O modelo de gestão compartilhada entre Instituto do Patrimônio
Histórico e Artístico Nacional (Iphan), GDF e sociedade para preservação
do patrimônio em discussão no PPCub tem merecido pouco destaque e
necessita de aprofundamento. Essa é a maior oportunidade de
conseguirmos, não a preservação por escrito, em lei, mas realizada e
praticada cotidianamente. Entendemos que o modelo e a composição do
Conselho de Planejamento Territorial e Urbano do Distrito Federal
(Conplan) merecem maior debate público, como sugerem questionamentos do
Ministério Público.
Cabe esclarecer que, nas outras duas ocasiões em que o PPCub foi
aprovado no Conplan, o foi com o voto contrário dos representantes de
entidades técnicas, acadêmicas e profissionais, como Instituto dos
Arquitetos do Brasil (IAB), Universidade de Brasília (UnB) e Conselho de
Arquitetura e Urbanismo (CAU), expressando suas críticas em voto
separado nas atas do conselho.
Não obstante, o governador, diante das críticas públicas e em prol da
aprovação do projeto de lei, anunciou em dezembro a retirada de vários
artigos polêmicos. Dentre eles, a alteração de uso no caso da 901 Norte,
a implantação da quadra 500 do Sudoeste, a criação de lotes no Eixo
Monumental Oeste e novo bairro atrás da Rodoferroviária, além da
concessão de áreas destinadas a escolas em superquadras e da
transformação de uso para hotéis na orla do Lago Paranoá.

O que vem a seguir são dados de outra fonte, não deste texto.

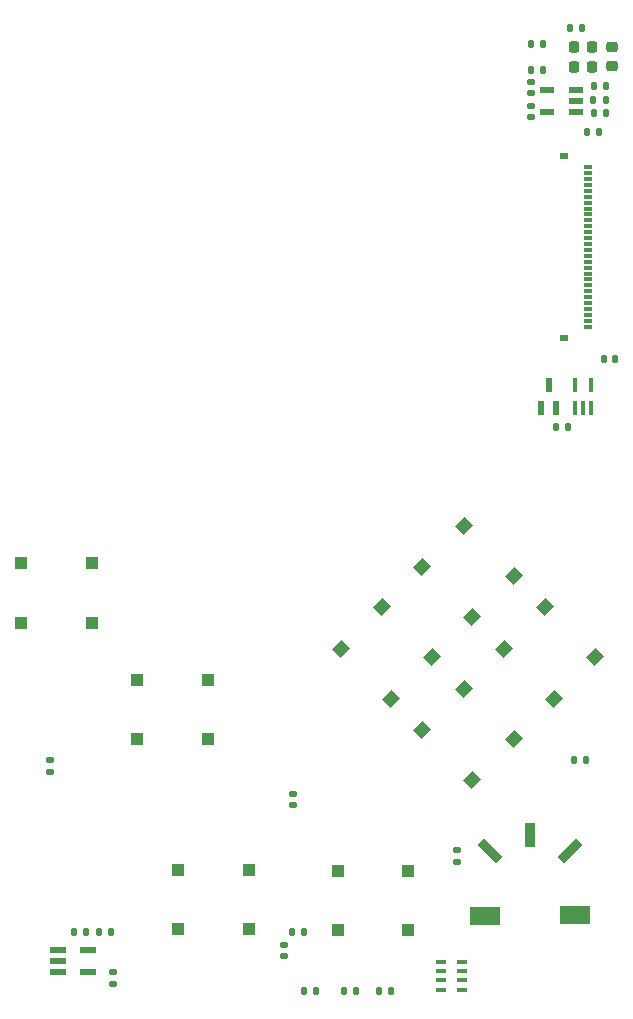
<source format=gbr>
%TF.GenerationSoftware,KiCad,Pcbnew,7.0.1*%
%TF.CreationDate,2024-08-11T10:53:17-07:00*%
%TF.ProjectId,agbc,61676263-2e6b-4696-9361-645f70636258,X4/X5*%
%TF.SameCoordinates,Original*%
%TF.FileFunction,Paste,Bot*%
%TF.FilePolarity,Positive*%
%FSLAX46Y46*%
G04 Gerber Fmt 4.6, Leading zero omitted, Abs format (unit mm)*
G04 Created by KiCad (PCBNEW 7.0.1) date 2024-08-11 10:53:17*
%MOMM*%
%LPD*%
G01*
G04 APERTURE LIST*
G04 Aperture macros list*
%AMRoundRect*
0 Rectangle with rounded corners*
0 $1 Rounding radius*
0 $2 $3 $4 $5 $6 $7 $8 $9 X,Y pos of 4 corners*
0 Add a 4 corners polygon primitive as box body*
4,1,4,$2,$3,$4,$5,$6,$7,$8,$9,$2,$3,0*
0 Add four circle primitives for the rounded corners*
1,1,$1+$1,$2,$3*
1,1,$1+$1,$4,$5*
1,1,$1+$1,$6,$7*
1,1,$1+$1,$8,$9*
0 Add four rect primitives between the rounded corners*
20,1,$1+$1,$2,$3,$4,$5,0*
20,1,$1+$1,$4,$5,$6,$7,0*
20,1,$1+$1,$6,$7,$8,$9,0*
20,1,$1+$1,$8,$9,$2,$3,0*%
%AMRotRect*
0 Rectangle, with rotation*
0 The origin of the aperture is its center*
0 $1 length*
0 $2 width*
0 $3 Rotation angle, in degrees counterclockwise*
0 Add horizontal line*
21,1,$1,$2,0,0,$3*%
G04 Aperture macros list end*
%ADD10RoundRect,0.140000X0.140000X0.170000X-0.140000X0.170000X-0.140000X-0.170000X0.140000X-0.170000X0*%
%ADD11R,1.000000X1.100000*%
%ADD12RoundRect,0.140000X0.170000X-0.140000X0.170000X0.140000X-0.170000X0.140000X-0.170000X-0.140000X0*%
%ADD13RoundRect,0.218750X-0.218750X-0.256250X0.218750X-0.256250X0.218750X0.256250X-0.218750X0.256250X0*%
%ADD14RotRect,0.800000X2.200000X225.000000*%
%ADD15R,2.600000X1.500000*%
%ADD16RotRect,0.800000X2.200000X135.000000*%
%ADD17R,0.823000X2.000000*%
%ADD18RoundRect,0.135000X0.135000X0.185000X-0.135000X0.185000X-0.135000X-0.185000X0.135000X-0.185000X0*%
%ADD19RoundRect,0.135000X-0.135000X-0.185000X0.135000X-0.185000X0.135000X0.185000X-0.135000X0.185000X0*%
%ADD20R,1.200000X0.600000*%
%ADD21R,0.900000X0.400000*%
%ADD22RotRect,1.000000X1.100000X315.000000*%
%ADD23RoundRect,0.218750X0.218750X0.256250X-0.218750X0.256250X-0.218750X-0.256250X0.218750X-0.256250X0*%
%ADD24RoundRect,0.218750X0.256250X-0.218750X0.256250X0.218750X-0.256250X0.218750X-0.256250X-0.218750X0*%
%ADD25RoundRect,0.135000X-0.185000X0.135000X-0.185000X-0.135000X0.185000X-0.135000X0.185000X0.135000X0*%
%ADD26R,0.550000X1.150000*%
%ADD27RoundRect,0.140000X-0.170000X0.140000X-0.170000X-0.140000X0.170000X-0.140000X0.170000X0.140000X0*%
%ADD28R,0.400000X1.200000*%
%ADD29R,0.650000X0.300000*%
%ADD30R,0.800000X0.550000*%
%ADD31R,1.400000X0.600000*%
G04 APERTURE END LIST*
D10*
%TO.C,C12*%
X163150000Y-77825000D03*
X162190000Y-77825000D03*
%TD*%
D11*
%TO.C,SW6*%
X128700000Y-105050000D03*
X122700000Y-105050000D03*
X128700000Y-110050000D03*
X122700000Y-110050000D03*
%TD*%
D12*
%TO.C,C27*%
X156050000Y-55340000D03*
X156050000Y-54380000D03*
%TD*%
%TO.C,C26*%
X156050000Y-57350000D03*
X156050000Y-56390000D03*
%TD*%
%TO.C,C16*%
X120625000Y-130725000D03*
X120625000Y-129765000D03*
%TD*%
D13*
%TO.C,D3*%
X159650000Y-53150000D03*
X161225000Y-53150000D03*
%TD*%
D14*
%TO.C,VR1*%
X152550000Y-119450000D03*
D15*
X159750000Y-124950000D03*
D16*
X159350000Y-119450000D03*
D17*
X155961500Y-118150000D03*
D15*
X152150000Y-124973000D03*
%TD*%
D18*
%TO.C,R22*%
X118335000Y-126350000D03*
X117315000Y-126350000D03*
%TD*%
D19*
%TO.C,R2*%
X135780000Y-126350000D03*
X136800000Y-126350000D03*
%TD*%
D20*
%TO.C,U9*%
X159860000Y-55050000D03*
X159860000Y-56000000D03*
X159860000Y-56950000D03*
X157360000Y-56950000D03*
X157360000Y-55050000D03*
%TD*%
D21*
%TO.C,RN1*%
X148450000Y-131250000D03*
X148450000Y-130450000D03*
X148450000Y-129650000D03*
X148450000Y-128850000D03*
X150150000Y-128850000D03*
X150150000Y-129650000D03*
X150150000Y-130450000D03*
X150150000Y-131250000D03*
%TD*%
D22*
%TO.C,SW4*%
X153705245Y-102369218D03*
X157947885Y-106611858D03*
X157240779Y-98833684D03*
X161483419Y-103076324D03*
%TD*%
D10*
%TO.C,C28*%
X161750000Y-58600000D03*
X160790000Y-58600000D03*
%TD*%
D18*
%TO.C,R19*%
X162340000Y-55900000D03*
X161320000Y-55900000D03*
%TD*%
D10*
%TO.C,C6*%
X144150000Y-131350000D03*
X143190000Y-131350000D03*
%TD*%
D19*
%TO.C,R15*%
X159655000Y-111750000D03*
X160675000Y-111750000D03*
%TD*%
D18*
%TO.C,R21*%
X162350000Y-54700000D03*
X161330000Y-54700000D03*
%TD*%
D10*
%TO.C,C3*%
X141200000Y-131350000D03*
X140240000Y-131350000D03*
%TD*%
D18*
%TO.C,R12*%
X120460000Y-126350000D03*
X119440000Y-126350000D03*
%TD*%
D10*
%TO.C,C4*%
X137800000Y-131350000D03*
X136840000Y-131350000D03*
%TD*%
D23*
%TO.C,D2*%
X161225000Y-51450000D03*
X159650000Y-51450000D03*
%TD*%
D24*
%TO.C,D1*%
X162850000Y-52987500D03*
X162850000Y-51412500D03*
%TD*%
D18*
%TO.C,R20*%
X162350000Y-57050000D03*
X161330000Y-57050000D03*
%TD*%
%TO.C,R18*%
X157035000Y-53350000D03*
X156015000Y-53350000D03*
%TD*%
D25*
%TO.C,R5*%
X115275000Y-111765000D03*
X115275000Y-112785000D03*
%TD*%
D11*
%TO.C,SW8*%
X145650000Y-121150000D03*
X139650000Y-121150000D03*
X145650000Y-126150000D03*
X139650000Y-126150000D03*
%TD*%
%TO.C,SW7*%
X132172025Y-121100000D03*
X126172025Y-121100000D03*
X132172025Y-126100000D03*
X126172025Y-126100000D03*
%TD*%
D26*
%TO.C,Q2*%
X158175000Y-82000000D03*
X156875000Y-82000000D03*
X157525000Y-80000000D03*
%TD*%
D10*
%TO.C,C29*%
X159130000Y-83575000D03*
X158170000Y-83575000D03*
%TD*%
D11*
%TO.C,SW5*%
X118850000Y-95150000D03*
X112850000Y-95150000D03*
X118850000Y-100150000D03*
X112850000Y-100150000D03*
%TD*%
D27*
%TO.C,C9*%
X135850000Y-114670000D03*
X135850000Y-115630000D03*
%TD*%
D19*
%TO.C,R17*%
X156000000Y-51200000D03*
X157020000Y-51200000D03*
%TD*%
D22*
%TO.C,SW2*%
X146805245Y-109269218D03*
X151047885Y-113511858D03*
X150340779Y-105733684D03*
X154583419Y-109976324D03*
%TD*%
D28*
%TO.C,IC2*%
X161075000Y-81950000D03*
X160425000Y-81950000D03*
X159775000Y-81950000D03*
X159775000Y-80050000D03*
X161075000Y-80050000D03*
%TD*%
D25*
%TO.C,R16*%
X149800000Y-119430000D03*
X149800000Y-120450000D03*
%TD*%
D22*
%TO.C,SW3*%
X146805245Y-95469218D03*
X151047885Y-99711858D03*
X150340779Y-91933684D03*
X154583419Y-96176324D03*
%TD*%
D27*
%TO.C,C2*%
X135100000Y-127450000D03*
X135100000Y-128410000D03*
%TD*%
D22*
%TO.C,SW1*%
X139905245Y-102369218D03*
X144147885Y-106611858D03*
X143440779Y-98833684D03*
X147683419Y-103076324D03*
%TD*%
D19*
%TO.C,R9*%
X159330000Y-49775000D03*
X160350000Y-49775000D03*
%TD*%
D29*
%TO.C,J3*%
X160875000Y-75100000D03*
X160875000Y-74600000D03*
X160875000Y-74100000D03*
X160875000Y-73600000D03*
X160875000Y-73100000D03*
X160875000Y-72600000D03*
X160875000Y-72100000D03*
X160875000Y-71600000D03*
X160875000Y-71100000D03*
X160875000Y-70600000D03*
X160875000Y-70100000D03*
X160875000Y-69600000D03*
X160875000Y-69100000D03*
X160875000Y-68600000D03*
X160875000Y-68100000D03*
X160875000Y-67600000D03*
X160875000Y-67100000D03*
X160875000Y-66600000D03*
X160875000Y-66100000D03*
X160875000Y-65600000D03*
X160875000Y-65100000D03*
X160875000Y-64600000D03*
X160875000Y-64100000D03*
X160875000Y-63600000D03*
X160875000Y-63100000D03*
X160875000Y-62600000D03*
X160875000Y-62100000D03*
X160875000Y-61600000D03*
D30*
X158800000Y-76025000D03*
X158800000Y-60675000D03*
%TD*%
D31*
%TO.C,IC1*%
X116000000Y-129750000D03*
X116000000Y-128800000D03*
X116000000Y-127850000D03*
X118500000Y-127850000D03*
X118500000Y-129750000D03*
%TD*%
M02*

</source>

Na Câmara Legislativa do DF (CLDF), no início do ano, foi constituído
grupo de trabalho de revisão técnica do PPCub com o Iphan, o GDF e
assessores legislativos, para o qual foram convidados representantes do
IAB-DF, do Instituto Histórico e Geográfico do Distrito Federal e da
UnB. Ao ser retomado em março, após período suspenso por decisão
judicial quanto à sua composição e representatividade, o Conplan volta
com aprovação do PPCub, sem que aquele grupo concluísse o trabalho. E,
no varejo fragmentário apresentado, as propostas polêmicas são
recolocadas no PPCub junto a outras, como a garagem subterrânea na
Esplanada dos Ministérios.
Enfim, entendemos que esse processo truncado e açodado pode transformar
o PPCub não só em ameaça à preservação, mas em oportunidade perdida
para o planejamento e gestão. Especialmente em vista da necessidade de
construir um instrumento duradouro para a preservação do Conjunto
Urbanístico de Brasília em consonância com uma perspectiva de
planejamento e gestão metropolitana da cidade que integre o PPCub à Lei
de Uso e Ocupação do Solo (Luos), ao Plano Diretor de Ordenamento
Territorial (Pdot) e ao Plano Diretor de Transporte Urbano e Mobilidade
do Distrito Federal e Entorno (PDTU).
Afinal, como reconheceu o próprio criador maravilhado, essa cidade, ao
crescer, foi tomada pelos brasileiros e ganhou vida própria — não é uma
flor de estufa a ser preservada numa redoma de vidro.
BENNY SCHVARSBERG
Arquiteto e urbanista, professor da Faculdade de Arquitetura e Urbanismo da Universidade de Brasília, conselheiro do
Conselho de Planejamento Territorial e Urbano do Distrito Federal (Conplan)
THIAGO DE ANDRADE
Arquiteto e urbanista, presidente do Instituto de Arquitetos do Brasil,
Departamento Distrito Federal, e conselheiro do Conplan.